Sementara itu, Kepala Jurusan Elektro PNK, Jemsrado Sine mengingatkan, agar kaum milenial cerdas dalam memanfaatkan teknologi, sehingga dalam aplikasinya, perlu mengetahui lebih jauh risiko yang akan terjadi sebagai konsekuensi penggunaan alat dan teknologi komunikasi digital tersebut.


“Kami melihat pola atau sistem bekerja di PLN, dipandang cukup menggairahkan, bahkan sistemnya juga berbeda dengan sistem kerja umum yang berlaku selama ini, sehingga bekerja di PLN saat ini menjadi tantangan, karena tidak membosankan,” jelasnya.


Sebagai generasi milenial, mereka menjadi generasi yang berubah seiring perubahan teknologi. Dengan teknologi itu, mereka mengandalkan medsos untuk mendapatkan informasi. Bahkan menurutnya, medsos telah menjadi platform pelaporan dan sumber berita utama bagi masyarakat.


Demikian juga The Nielsen Global yang melakukan riset terhadap 30 ribu responden yang memiliki akses internet memadai, dari 60 negara di Asia Pasifik, Eropa, Amerika Latin dan Utara, serta Timur Tengah, menggam¬barkan perilaku generasi akrab internet, memilih jalur daring untuk membeli berbagai produk barang dan jasa. Bahkan Nielsen mencatat, pertumbuhan perangkat mobile di sejumlah kota besar di Indonesia mencapai 88 persen.


Karena itu, Menurut Direktur Human Capital Management (HCM) PT PLN, Muhamad Ali, di era disrupsi dan revolusi industri 4.0 terdapat tantangan tersendiri bagi pengelolaan SDM di setiap organisasi. 


Perlu Dukungan SDM Kompeten

Menurut Muhamad Ali, proses rasio elektrifikasi di NTT yang telah mencapai 73,72 persen dapat terjadi, salah satunya karena adanya dukungan sumber EBT yang melimpah di wilayah tersebut.
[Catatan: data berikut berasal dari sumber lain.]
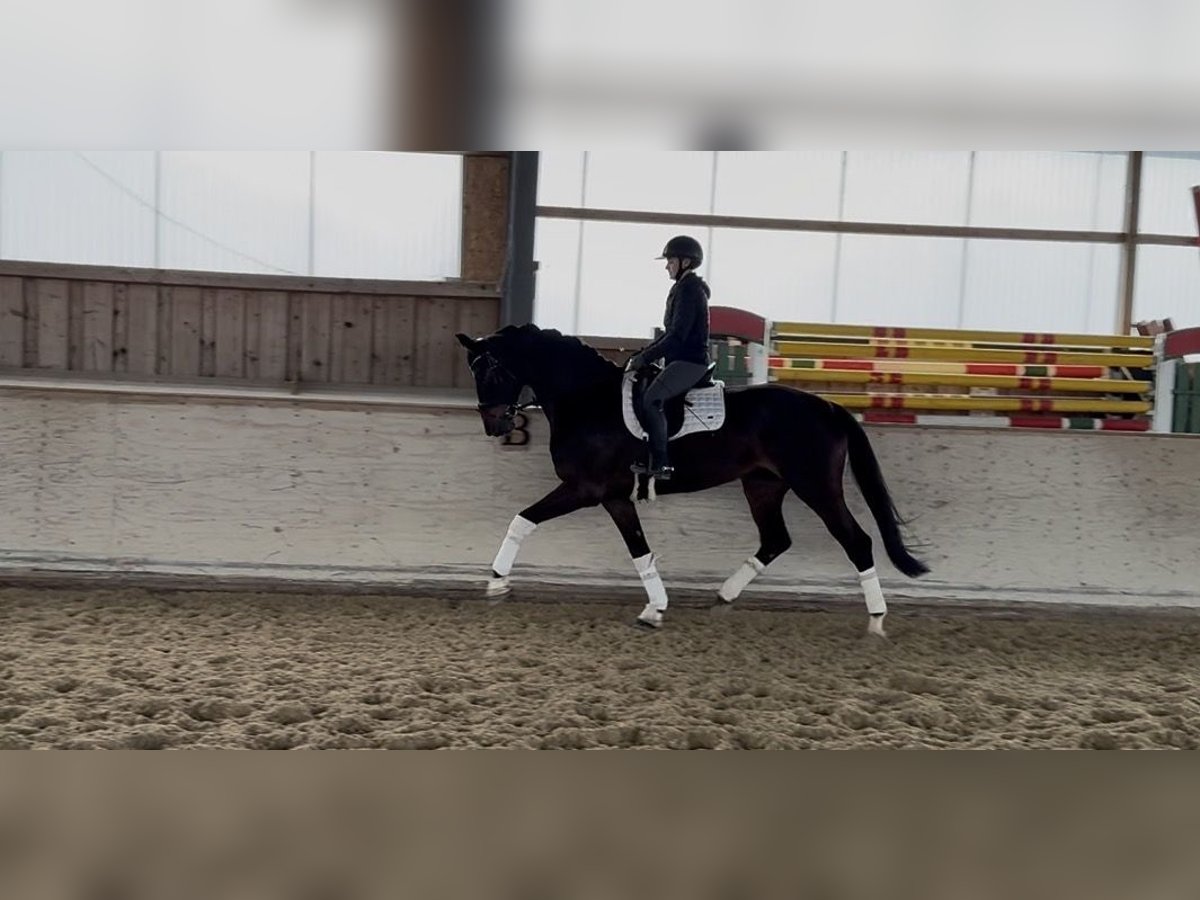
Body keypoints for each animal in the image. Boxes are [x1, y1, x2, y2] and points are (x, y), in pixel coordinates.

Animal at [455, 324, 928, 636]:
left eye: (489, 370)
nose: (494, 425)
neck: (586, 399)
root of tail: (827, 407)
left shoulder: (584, 490)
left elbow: (522, 520)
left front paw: (495, 581)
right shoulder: (614, 497)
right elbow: (640, 550)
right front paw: (655, 609)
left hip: (816, 486)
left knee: (856, 541)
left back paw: (877, 618)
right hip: (763, 485)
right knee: (775, 539)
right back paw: (723, 597)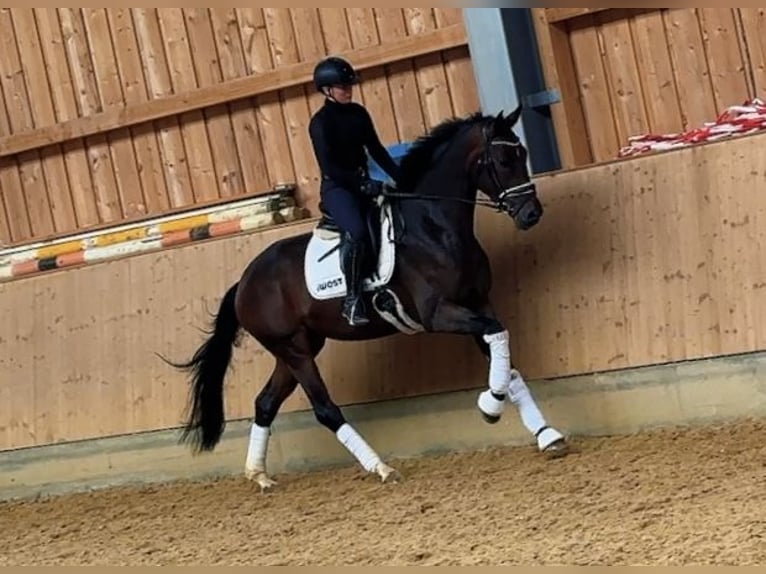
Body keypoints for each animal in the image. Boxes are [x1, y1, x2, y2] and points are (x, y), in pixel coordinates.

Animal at [170, 106, 568, 492]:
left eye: (523, 154)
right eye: (502, 160)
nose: (532, 214)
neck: (433, 227)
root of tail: (244, 282)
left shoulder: (478, 303)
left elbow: (504, 352)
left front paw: (545, 434)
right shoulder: (439, 314)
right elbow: (497, 335)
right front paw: (490, 406)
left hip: (296, 349)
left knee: (265, 403)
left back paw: (260, 475)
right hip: (295, 351)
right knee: (325, 409)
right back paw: (381, 468)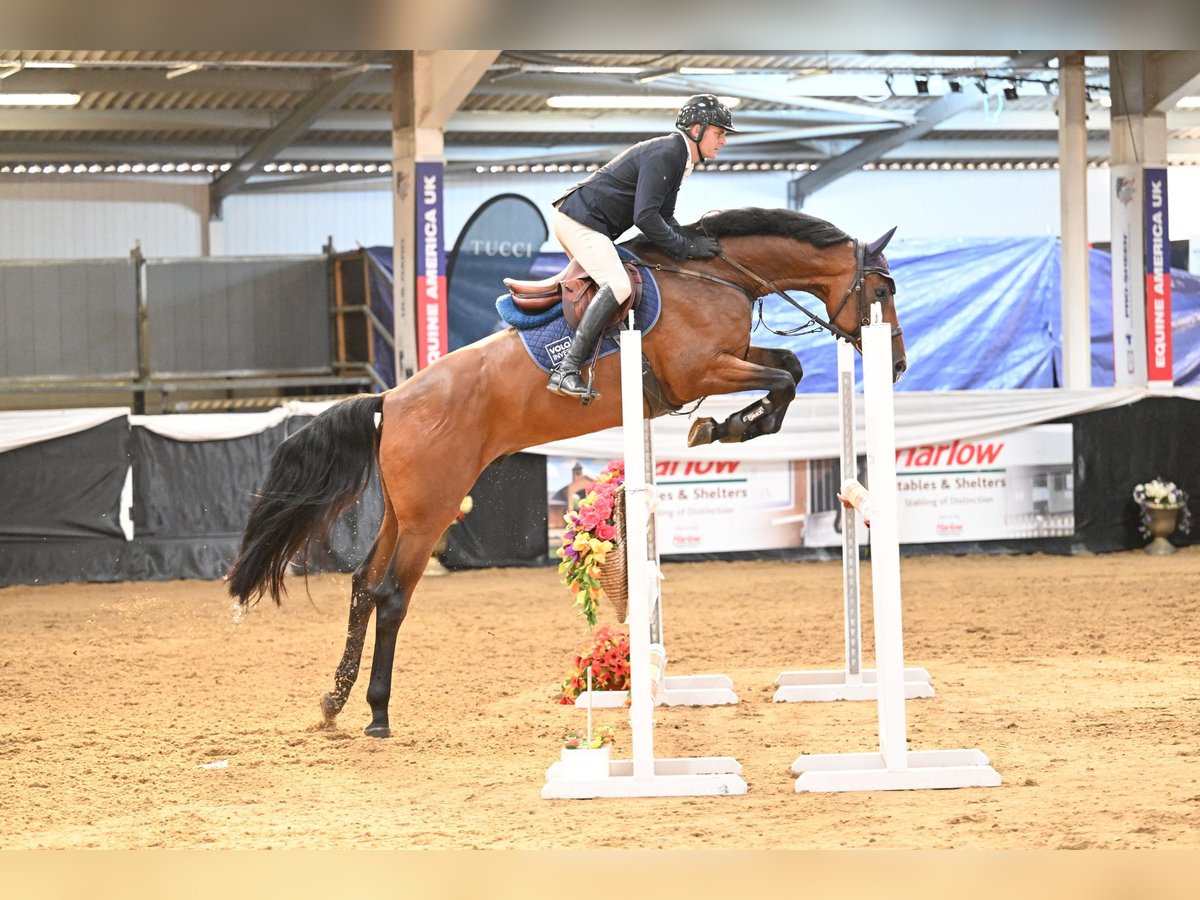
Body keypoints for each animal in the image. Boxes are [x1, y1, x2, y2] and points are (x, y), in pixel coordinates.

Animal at [225, 206, 902, 739]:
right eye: (883, 290)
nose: (895, 364)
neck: (717, 274)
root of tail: (390, 399)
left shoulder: (730, 359)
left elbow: (789, 364)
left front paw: (728, 425)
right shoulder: (704, 369)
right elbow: (784, 376)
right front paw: (723, 427)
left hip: (402, 510)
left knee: (364, 585)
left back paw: (333, 702)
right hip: (431, 512)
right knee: (392, 594)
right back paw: (378, 713)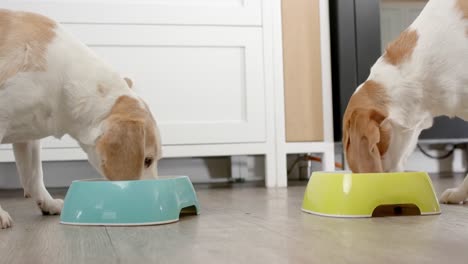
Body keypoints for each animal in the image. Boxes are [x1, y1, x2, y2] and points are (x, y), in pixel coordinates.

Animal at [0, 9, 163, 229]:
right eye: (146, 160)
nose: (155, 199)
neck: (62, 78)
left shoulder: (29, 136)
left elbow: (34, 175)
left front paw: (48, 203)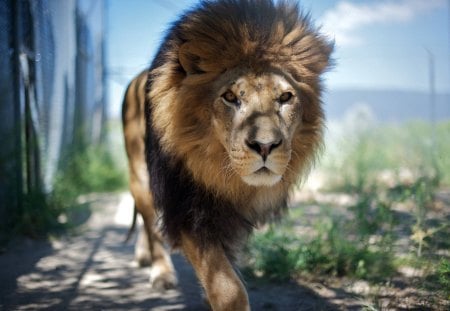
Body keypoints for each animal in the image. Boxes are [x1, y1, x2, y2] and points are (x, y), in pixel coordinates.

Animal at [121, 0, 332, 310]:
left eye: (285, 98)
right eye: (230, 97)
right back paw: (160, 272)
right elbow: (228, 287)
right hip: (140, 173)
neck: (223, 175)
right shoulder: (187, 207)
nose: (265, 146)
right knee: (150, 222)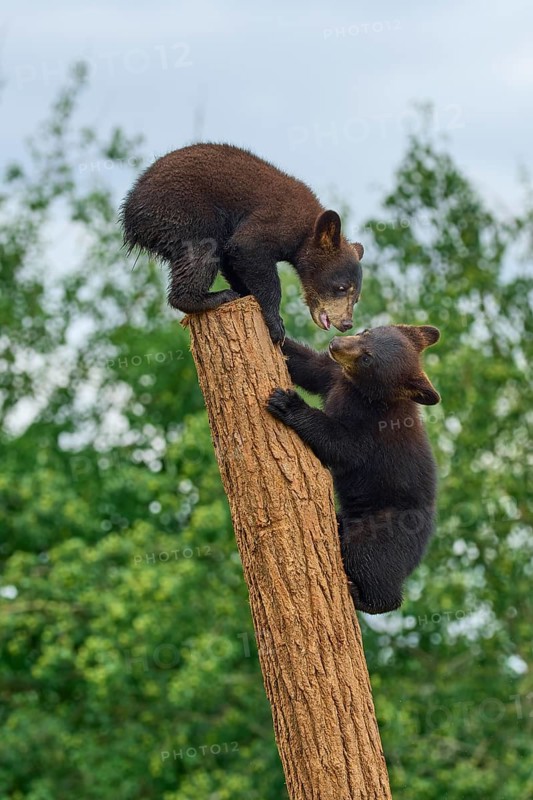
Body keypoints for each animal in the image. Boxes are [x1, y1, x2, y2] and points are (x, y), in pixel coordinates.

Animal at [120, 143, 364, 343]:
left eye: (357, 298)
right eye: (341, 287)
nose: (347, 323)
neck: (307, 228)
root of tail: (130, 212)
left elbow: (232, 257)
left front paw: (246, 292)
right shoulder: (276, 219)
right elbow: (247, 247)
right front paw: (276, 324)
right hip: (182, 211)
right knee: (202, 251)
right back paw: (213, 297)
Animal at [267, 324, 441, 614]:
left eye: (368, 359)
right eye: (366, 331)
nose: (335, 344)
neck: (365, 394)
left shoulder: (372, 428)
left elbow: (341, 444)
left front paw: (290, 404)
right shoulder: (334, 375)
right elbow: (307, 364)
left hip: (387, 529)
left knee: (369, 561)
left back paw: (364, 597)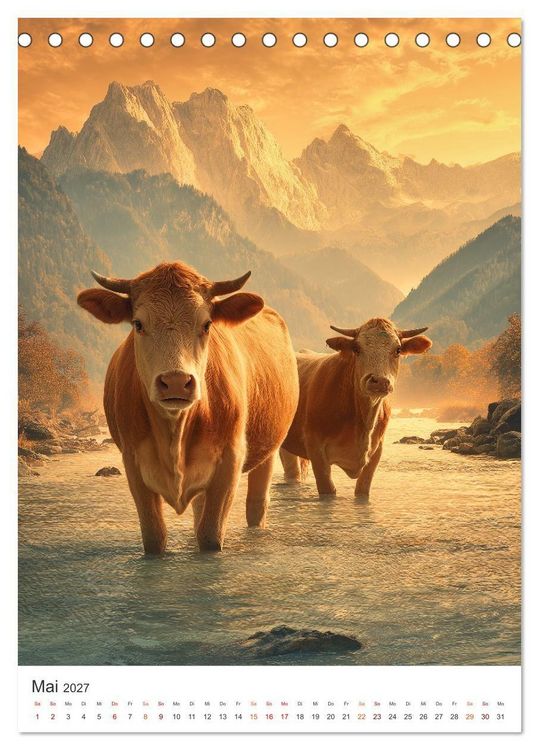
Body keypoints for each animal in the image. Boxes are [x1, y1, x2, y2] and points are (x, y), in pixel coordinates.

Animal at [77, 261, 299, 553]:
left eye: (206, 324)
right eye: (138, 324)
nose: (175, 381)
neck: (175, 432)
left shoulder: (230, 460)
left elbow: (210, 536)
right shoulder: (133, 462)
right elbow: (154, 537)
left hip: (269, 450)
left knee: (256, 505)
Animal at [280, 318, 431, 499]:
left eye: (398, 349)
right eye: (357, 349)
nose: (379, 381)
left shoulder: (376, 451)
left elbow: (363, 489)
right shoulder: (316, 449)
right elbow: (328, 491)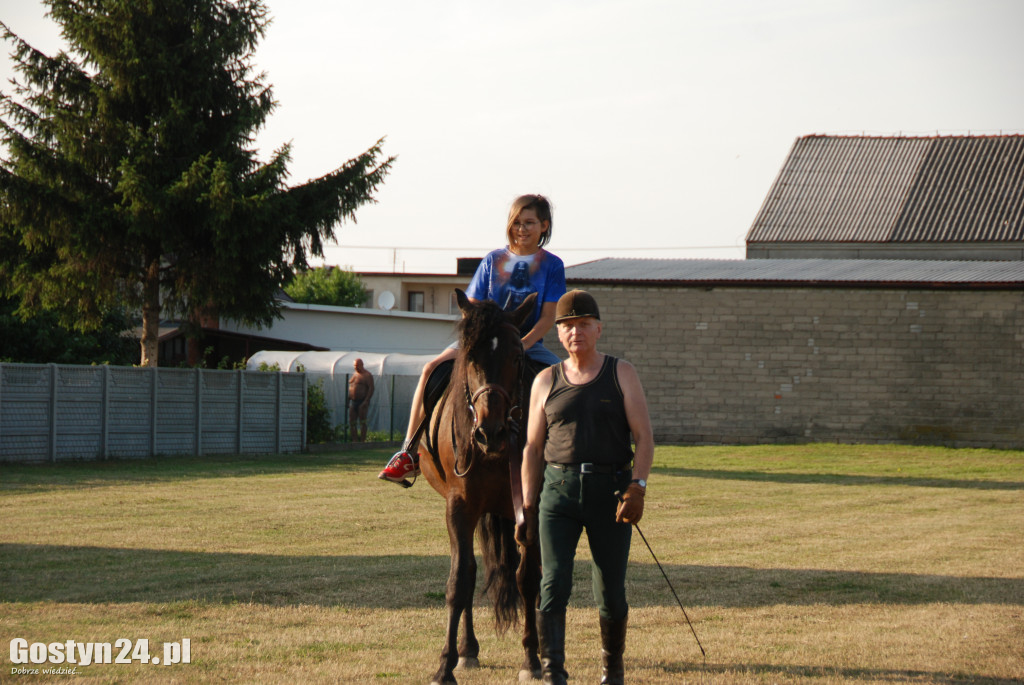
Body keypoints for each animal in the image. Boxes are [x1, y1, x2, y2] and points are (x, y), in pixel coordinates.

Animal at [417, 288, 544, 683]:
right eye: (470, 355)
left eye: (517, 356)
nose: (491, 432)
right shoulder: (460, 507)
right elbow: (459, 581)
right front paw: (445, 664)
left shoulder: (530, 509)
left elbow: (528, 578)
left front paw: (531, 659)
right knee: (469, 572)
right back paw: (467, 649)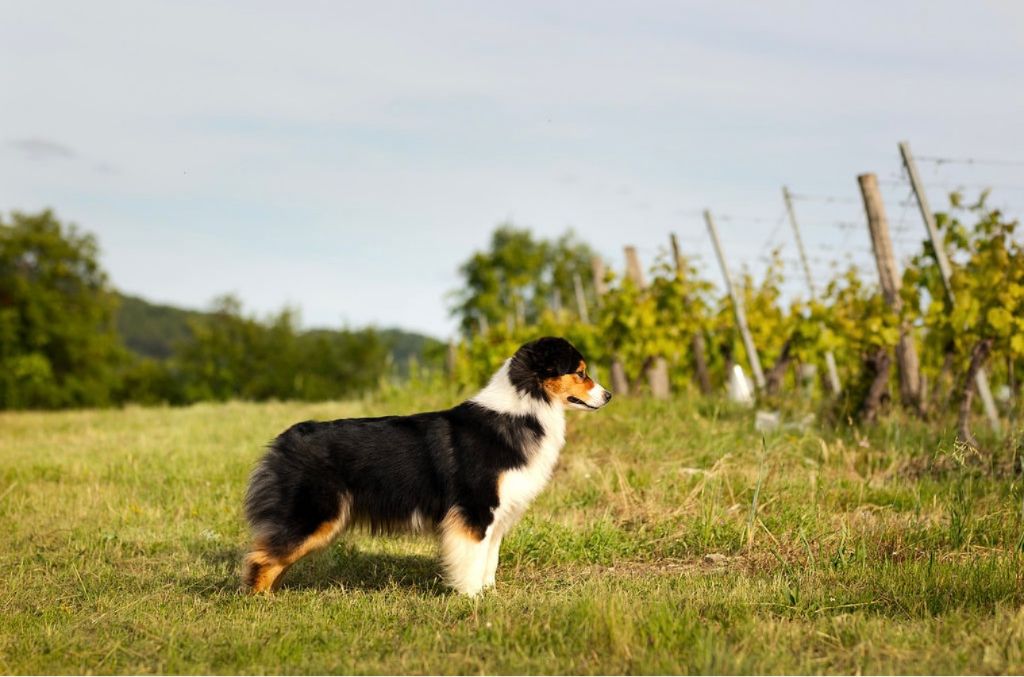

“Saat ini lebih dari Rp9 miliar sudah investasi yang tertanam pada enam pembangu¬nan sumber EBT meliputi PLTP – panas bumi; PLTMH – mikro hidro; PLTS – tenaga surya; dan PLTB – tenaga bayu. Melalui sinergi dengan pemerintah desa, maka pelaksanaan program Tim Percepatan Listrik Pedesaan terlaksana dengan baik,” papar Ali.
.

.

Peningkatan rasio elektrifikasi di NTT tersebut, salah satunya juga memerlukan dukungan dan pembangunan SDM yang kompeten, yang dihasilkan melalui pelaksanaan program vokasi dengan sejumlah SMKN di wilayah Kupang dan Maumere yang terlaksana sejak 2018. Selain itu, PLN juga melaksanakan sejumlah program rekrutmen, baik untuk jenjang SMK, S1/D4 selama empat tahun berturut-turut, serta melakukan program kerja sama program D3 dengan PNK.


Adapun sejumlah pengembangan SDM di NTT dilakukan melalui program leader create leader pegawai UIW NTT dengan kader asli NTT, yang saat ini telah terealisasi sebanyak 14 dari 18 angkatan yang rencananya berlangsung sampai 31 Desember 2019. Ada juga pengembangan keahlian sertifikasi Badan Nasional Sertifikasi Profesi; program riset kerjasama dengan UNC; program pengembangan kompetensi keahlian kabel laut dengan ITB untuk melistriki kepulauan di Labuan Bajo dengan sistem kabel laut, serta upaya memaksimalkan pemberdayaan putra daerah NTT di PLN.